(Stored items)
::::

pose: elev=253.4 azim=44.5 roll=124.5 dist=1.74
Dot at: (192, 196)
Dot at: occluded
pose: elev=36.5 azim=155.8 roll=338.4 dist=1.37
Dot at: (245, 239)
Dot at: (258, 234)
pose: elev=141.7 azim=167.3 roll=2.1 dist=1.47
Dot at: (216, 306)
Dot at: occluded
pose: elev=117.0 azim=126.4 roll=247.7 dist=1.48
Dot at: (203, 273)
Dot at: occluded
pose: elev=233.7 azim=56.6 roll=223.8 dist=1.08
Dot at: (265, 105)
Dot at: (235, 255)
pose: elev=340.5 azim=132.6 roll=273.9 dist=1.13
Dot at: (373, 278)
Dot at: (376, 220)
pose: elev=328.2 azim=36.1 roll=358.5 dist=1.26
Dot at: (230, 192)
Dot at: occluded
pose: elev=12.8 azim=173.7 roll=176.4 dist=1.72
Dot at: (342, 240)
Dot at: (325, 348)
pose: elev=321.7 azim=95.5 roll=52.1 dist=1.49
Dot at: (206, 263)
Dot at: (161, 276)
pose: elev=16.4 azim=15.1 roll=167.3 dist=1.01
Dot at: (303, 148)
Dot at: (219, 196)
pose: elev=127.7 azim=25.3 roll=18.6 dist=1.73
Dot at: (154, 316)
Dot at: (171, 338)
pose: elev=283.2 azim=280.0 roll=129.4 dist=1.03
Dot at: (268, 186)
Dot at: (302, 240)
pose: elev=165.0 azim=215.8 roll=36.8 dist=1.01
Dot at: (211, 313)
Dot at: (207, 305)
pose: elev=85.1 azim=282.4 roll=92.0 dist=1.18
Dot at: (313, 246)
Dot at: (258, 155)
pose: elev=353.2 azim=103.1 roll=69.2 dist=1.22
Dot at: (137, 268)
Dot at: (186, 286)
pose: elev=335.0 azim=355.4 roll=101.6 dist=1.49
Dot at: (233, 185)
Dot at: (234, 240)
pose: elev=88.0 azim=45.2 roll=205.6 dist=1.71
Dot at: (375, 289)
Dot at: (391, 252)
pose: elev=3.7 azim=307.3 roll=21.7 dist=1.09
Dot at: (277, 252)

::::

Work to complete | Update the records above so that each "pose" becomes "view", with everything else left unchanged.

Final answer |
view: elev=253.4 azim=44.5 roll=124.5 dist=1.74
Dot at: (192, 196)
Dot at: occluded
view: elev=36.5 azim=155.8 roll=338.4 dist=1.37
Dot at: (245, 239)
Dot at: (258, 234)
view: elev=141.7 azim=167.3 roll=2.1 dist=1.47
Dot at: (216, 306)
Dot at: occluded
view: elev=117.0 azim=126.4 roll=247.7 dist=1.48
Dot at: (203, 273)
Dot at: occluded
view: elev=233.7 azim=56.6 roll=223.8 dist=1.08
Dot at: (265, 105)
Dot at: (235, 255)
view: elev=340.5 azim=132.6 roll=273.9 dist=1.13
Dot at: (373, 278)
Dot at: (376, 220)
view: elev=328.2 azim=36.1 roll=358.5 dist=1.26
Dot at: (230, 192)
Dot at: occluded
view: elev=12.8 azim=173.7 roll=176.4 dist=1.72
Dot at: (342, 240)
Dot at: (325, 348)
view: elev=321.7 azim=95.5 roll=52.1 dist=1.49
Dot at: (206, 263)
Dot at: (161, 276)
view: elev=16.4 azim=15.1 roll=167.3 dist=1.01
Dot at: (303, 148)
Dot at: (219, 196)
view: elev=127.7 azim=25.3 roll=18.6 dist=1.73
Dot at: (154, 316)
Dot at: (171, 338)
view: elev=283.2 azim=280.0 roll=129.4 dist=1.03
Dot at: (268, 186)
Dot at: (302, 240)
view: elev=165.0 azim=215.8 roll=36.8 dist=1.01
Dot at: (211, 313)
Dot at: (207, 305)
view: elev=85.1 azim=282.4 roll=92.0 dist=1.18
Dot at: (313, 246)
Dot at: (258, 155)
view: elev=353.2 azim=103.1 roll=69.2 dist=1.22
Dot at: (137, 268)
Dot at: (186, 286)
view: elev=335.0 azim=355.4 roll=101.6 dist=1.49
Dot at: (233, 185)
Dot at: (234, 240)
view: elev=88.0 azim=45.2 roll=205.6 dist=1.71
Dot at: (375, 289)
Dot at: (391, 252)
view: elev=3.7 azim=307.3 roll=21.7 dist=1.09
Dot at: (277, 252)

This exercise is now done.